Decorate With Wallpaper Borders
Wallpaper borders come in a variety of styles, colors, patterns and sizes. But perhaps the most popular of all the styles is the floral pattern. These borders are common in modern, contemporary homes as well as in rustic country estates. The floral design evokes feelings of Spring, rebirth and all the pleasant things in life. It works best in traditional design, but the right floral patterned border can fit almost any existing decor.
Using a wallpaper border to accent an existing design is a common technique among professionals and do-it-yourselfers. It’s tempting to add a touch more style to what you’ve already put together, and the border is the right tool for the job. There are just a couple of things you need to watch out for. First, understand your colors. Get yourself a simple color wheel or download one onto your tablet so it is easy to access. This will let you know which colors will complement and which ones will clash. The study of color can get pretty complex, but just keep in mind that the primary colors yellow and blue are considered opposites. That does not mean they clash; in fact, these colors work very well together. But they are on opposite sides of the color spectrum. It’s important to understand where colors lie in relation to one another to understand which colors will go together. Borders are often made up of several colors of varying shades, but their will be a dominant color in all of them and that is what you will need to match with your existing wall, ceiling, accessories and floor.

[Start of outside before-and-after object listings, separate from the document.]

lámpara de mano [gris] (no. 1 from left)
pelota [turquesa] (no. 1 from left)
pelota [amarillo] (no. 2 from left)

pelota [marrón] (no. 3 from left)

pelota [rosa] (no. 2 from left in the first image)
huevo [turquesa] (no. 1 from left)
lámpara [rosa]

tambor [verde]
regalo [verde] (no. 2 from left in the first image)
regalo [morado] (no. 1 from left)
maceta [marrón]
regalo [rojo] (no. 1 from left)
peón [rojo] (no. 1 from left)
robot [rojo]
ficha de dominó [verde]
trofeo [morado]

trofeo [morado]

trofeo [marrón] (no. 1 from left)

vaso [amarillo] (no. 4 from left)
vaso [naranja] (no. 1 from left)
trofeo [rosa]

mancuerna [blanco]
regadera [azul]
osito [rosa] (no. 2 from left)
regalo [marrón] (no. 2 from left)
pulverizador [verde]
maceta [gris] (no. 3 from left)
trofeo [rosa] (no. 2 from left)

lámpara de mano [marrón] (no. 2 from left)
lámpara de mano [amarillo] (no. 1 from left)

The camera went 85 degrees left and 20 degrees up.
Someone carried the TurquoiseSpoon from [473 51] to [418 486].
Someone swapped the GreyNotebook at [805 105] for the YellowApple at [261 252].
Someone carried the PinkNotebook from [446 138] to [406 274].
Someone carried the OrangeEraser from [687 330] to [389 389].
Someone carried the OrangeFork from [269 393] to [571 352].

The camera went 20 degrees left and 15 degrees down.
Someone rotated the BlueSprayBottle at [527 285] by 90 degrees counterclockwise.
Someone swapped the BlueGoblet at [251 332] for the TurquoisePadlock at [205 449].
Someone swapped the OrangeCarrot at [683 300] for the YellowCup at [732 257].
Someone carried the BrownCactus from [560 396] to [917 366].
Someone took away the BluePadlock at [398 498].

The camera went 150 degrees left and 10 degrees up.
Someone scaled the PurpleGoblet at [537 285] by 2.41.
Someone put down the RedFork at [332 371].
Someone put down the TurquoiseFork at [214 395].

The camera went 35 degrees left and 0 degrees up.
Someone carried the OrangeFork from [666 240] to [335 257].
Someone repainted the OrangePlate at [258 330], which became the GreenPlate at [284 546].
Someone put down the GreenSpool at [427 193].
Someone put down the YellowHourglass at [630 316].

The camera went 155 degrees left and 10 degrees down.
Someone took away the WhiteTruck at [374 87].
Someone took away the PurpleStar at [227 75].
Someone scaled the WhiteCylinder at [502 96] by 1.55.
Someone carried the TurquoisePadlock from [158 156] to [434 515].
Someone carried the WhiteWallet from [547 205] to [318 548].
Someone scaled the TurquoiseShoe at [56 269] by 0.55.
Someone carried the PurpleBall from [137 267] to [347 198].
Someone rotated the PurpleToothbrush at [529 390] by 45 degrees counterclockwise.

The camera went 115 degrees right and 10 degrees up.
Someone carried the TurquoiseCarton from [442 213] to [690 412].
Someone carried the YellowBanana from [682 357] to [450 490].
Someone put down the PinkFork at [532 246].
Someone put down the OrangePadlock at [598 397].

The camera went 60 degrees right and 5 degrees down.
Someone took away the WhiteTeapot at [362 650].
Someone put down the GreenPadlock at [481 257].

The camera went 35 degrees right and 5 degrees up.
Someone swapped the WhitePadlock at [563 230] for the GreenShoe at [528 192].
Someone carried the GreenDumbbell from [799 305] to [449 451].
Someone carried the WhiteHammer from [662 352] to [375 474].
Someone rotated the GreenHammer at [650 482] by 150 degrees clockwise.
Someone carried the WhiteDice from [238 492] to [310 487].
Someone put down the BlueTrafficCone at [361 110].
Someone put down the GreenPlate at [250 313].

This is a technique that can have a great effect on the style of a room. It requires more work and investment than just simply applying the wallpaper border, but it pays off in dividends when it comes to style. First, the room will need a crown molding. This is a decorative strip of narrow wood fastened to the seam where the walls and ceiling meet. Another, more narrow strip of molding is then fastened beneath the crown molding. The wallpaper border is applied between the two strips of molding, producing a framed effect.